1a.Objectives (from AD-416):
This regional CAP project will develop sustainable bioenergy production systems for the Midwest or North Central States of the USA based on perennial grasses grown on marginal croplands in the region. The Bioenergy CAP project has eight different components. ARS scientists in the Northern Plains Area, Midwest Area, and Northeast Area are participating in two components “Feedstock Development” or breeding and “Sustainable Production Systems” or management. Specific objectives are to develop improved cultivars of switchgrass, big bluestem, indiangrass, and native legumes for the North Central USA for conversion to liquid fuels in biorefineries with an emphasis on pyrolysis. Improved management practices will be developed to optimize biomass yields and feedstock quality while reducing economic costs and inputs and enhancing the environmental benefits of utilizing perennial grasses in production systems on marginal lands.
1b.Approach (from AD-416):
Feedstock development work will be conducted by ARS-Lincoln and ARS-Madison. Breeding work at Lincoln will develop improved grasses and legumes for the central latitudes of the USA while Madison will develop improved grasses for the northern latitudes. Current work on switchgrass for biomass energy and forage breeding of big bluestem, indiangrass, and native legume will be expanded to include breeding for biomass energy. Sorghum will be used as a model species to test effect of changes in biomass quality on pyrolysis yields. Feedstock production work will have system analyses trials in which large plots (about 0.5 hectare) will be used to obtain sustainability information including C sequestration, greenhouse gas, economic, and system productivity information. Factor analysis trials will have small plot studies that will be used to address specific problem areas such as fertilizer rates, harvest dates herbicides, and other management variables.

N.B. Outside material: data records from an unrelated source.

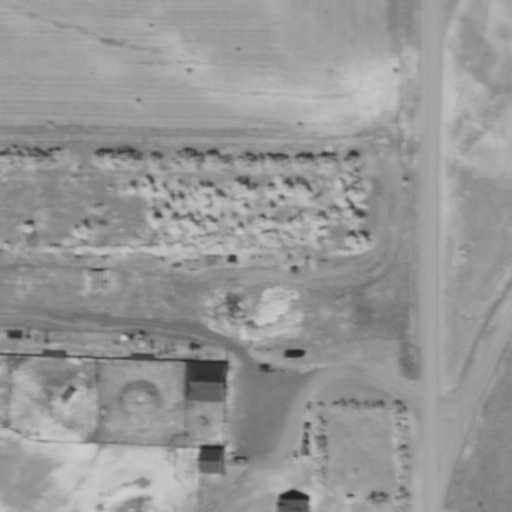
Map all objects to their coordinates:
road: (437, 5)
road: (430, 255)
road: (353, 373)
building: (205, 382)
road: (465, 409)
building: (209, 461)
building: (292, 505)
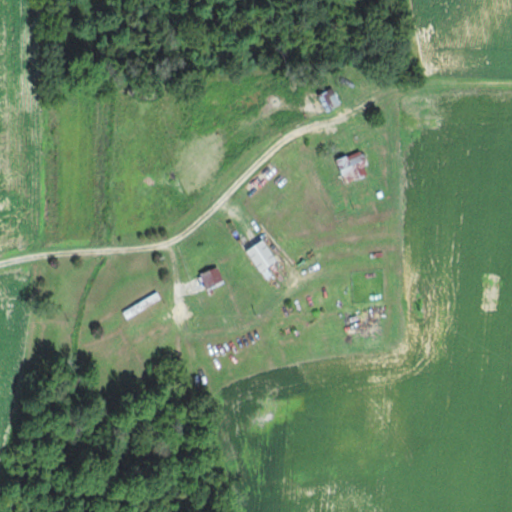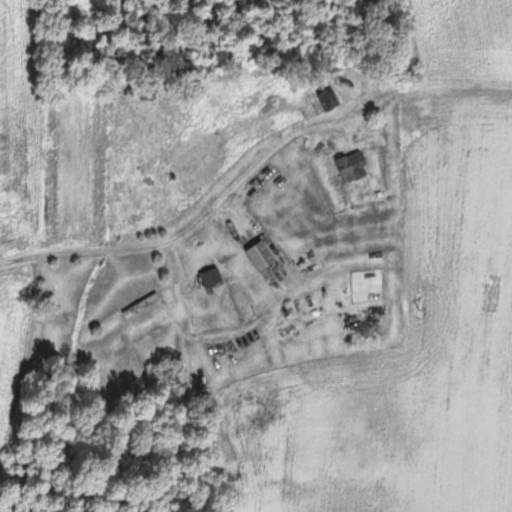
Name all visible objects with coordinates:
road: (170, 235)
building: (266, 255)
building: (215, 277)
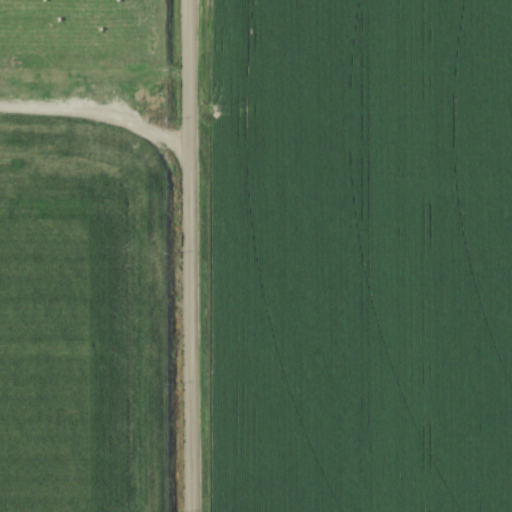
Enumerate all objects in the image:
road: (183, 255)
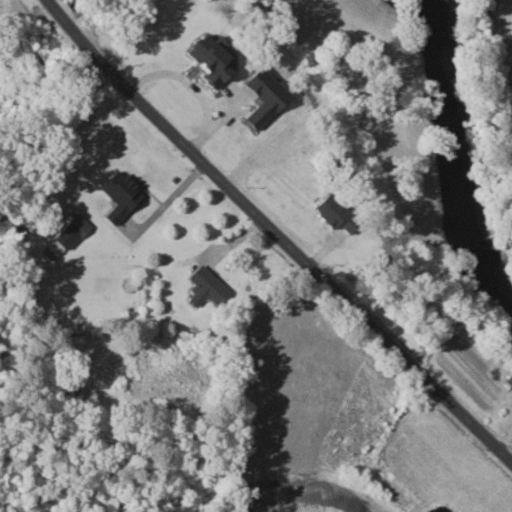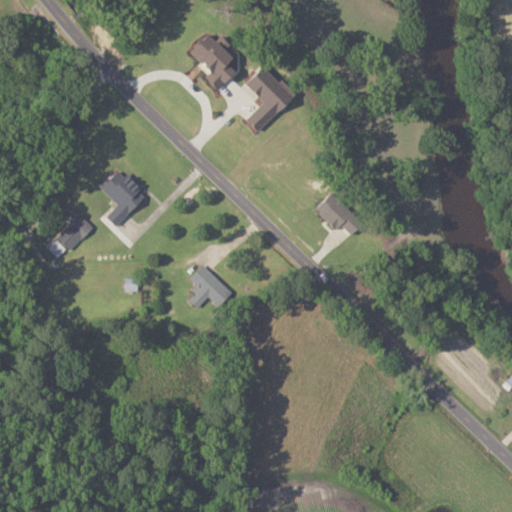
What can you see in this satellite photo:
building: (216, 60)
building: (268, 95)
river: (468, 158)
building: (124, 195)
building: (340, 213)
building: (75, 231)
road: (273, 238)
building: (209, 287)
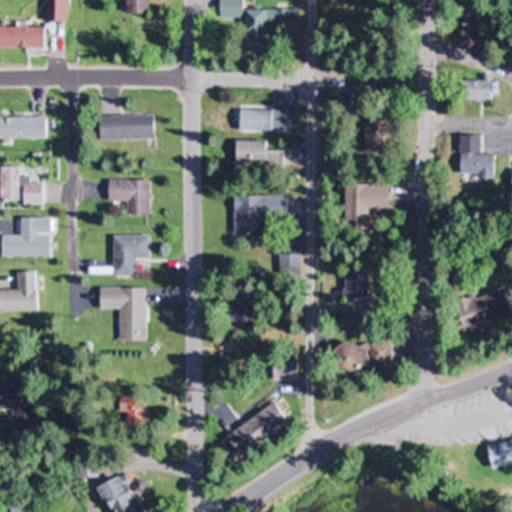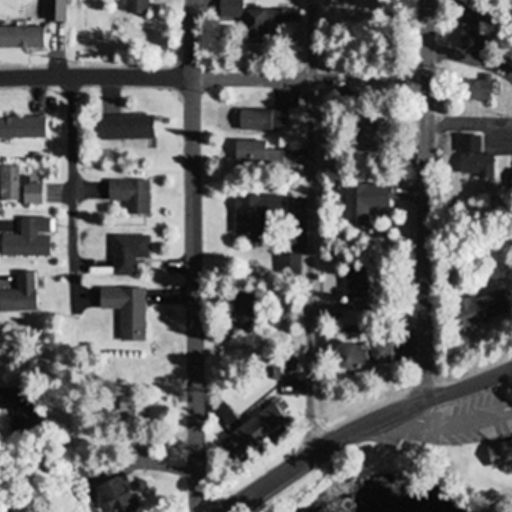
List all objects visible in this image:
building: (138, 6)
building: (230, 8)
building: (55, 9)
building: (266, 20)
building: (22, 36)
building: (477, 41)
road: (154, 74)
building: (477, 90)
road: (466, 109)
building: (260, 122)
building: (127, 126)
building: (22, 127)
building: (373, 138)
building: (257, 155)
building: (475, 159)
road: (68, 173)
building: (18, 188)
building: (130, 195)
road: (420, 200)
building: (365, 203)
building: (257, 214)
road: (307, 226)
building: (29, 239)
building: (128, 254)
road: (189, 256)
building: (288, 267)
building: (356, 283)
building: (20, 295)
building: (483, 309)
building: (126, 311)
building: (239, 315)
building: (364, 356)
building: (285, 370)
building: (17, 401)
building: (134, 412)
road: (358, 425)
building: (258, 431)
park: (407, 449)
building: (500, 454)
building: (500, 454)
building: (86, 469)
building: (119, 496)
building: (12, 509)
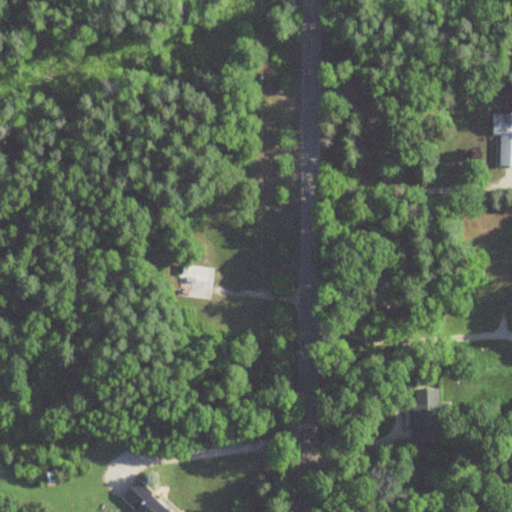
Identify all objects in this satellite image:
building: (501, 138)
road: (307, 256)
building: (188, 283)
building: (425, 416)
building: (140, 500)
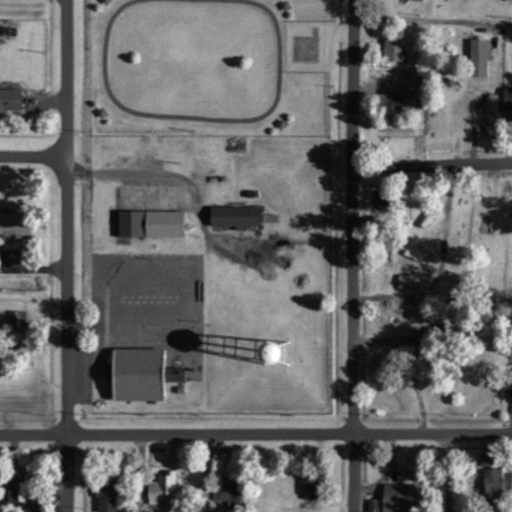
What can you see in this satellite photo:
road: (433, 16)
building: (393, 51)
building: (479, 59)
road: (354, 85)
building: (507, 99)
building: (10, 101)
road: (34, 157)
road: (433, 166)
building: (236, 217)
building: (150, 225)
road: (202, 225)
building: (12, 229)
road: (488, 246)
road: (68, 255)
building: (408, 283)
building: (16, 321)
road: (354, 341)
water tower: (277, 347)
building: (137, 375)
building: (173, 376)
road: (177, 432)
road: (433, 434)
building: (485, 461)
building: (493, 481)
building: (11, 484)
building: (310, 486)
building: (161, 489)
building: (227, 492)
building: (106, 496)
building: (399, 498)
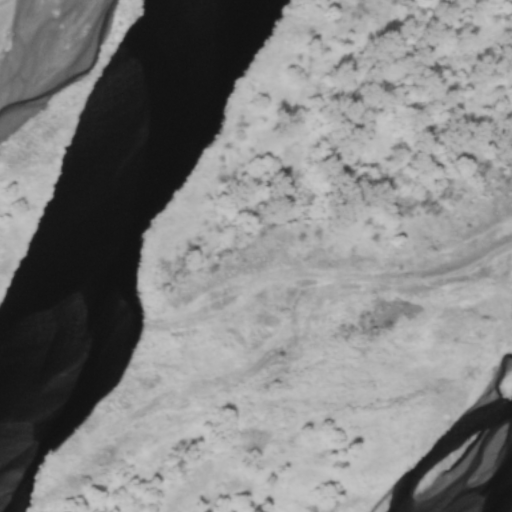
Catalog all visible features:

A second application of biochar was made to research plots near Ames, IA, that had received eight tons/acre of biochar in the autumn of 2007. An additional five tons/acre of biochar was applied and incorporated by chisel plowing. Five years of corn grain and stover yields had been monitored following the initial application. No identifiable benefits or detriments associated with the biochar application were noted. Infiltration measurements made during the spring of 2013 showed no significant effects for comparisons between chisel tilled plots with and without a history of biochar application. Monitoring of yield and stover quality is continuing.